Extracted records:
^^^^

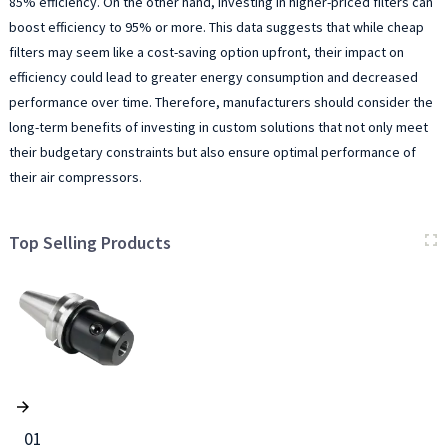
85% efficiency. On the other hand, investing in higher-priced filters can
boost efficiency to 95% or more. This data suggests that while cheap
filters may seem like a cost-saving option upfront, their impact on
efficiency could lead to greater energy consumption and decreased
performance over time. Therefore, manufacturers should consider the
long-term benefits of investing in custom solutions that not only meet
their budgetary constraints but also ensure optimal performance of
their air compressors.
Top Selling Products
01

^^^^

- What is expected
The answer must be exactly the lines from the one containing "performance over time." through the final line of the data, both ends included, and nothing else.

- Answer for this exercise
performance over time. Therefore, manufacturers should consider the
long-term benefits of investing in custom solutions that not only meet
their budgetary constraints but also ensure optimal performance of
their air compressors.
Top Selling Products
01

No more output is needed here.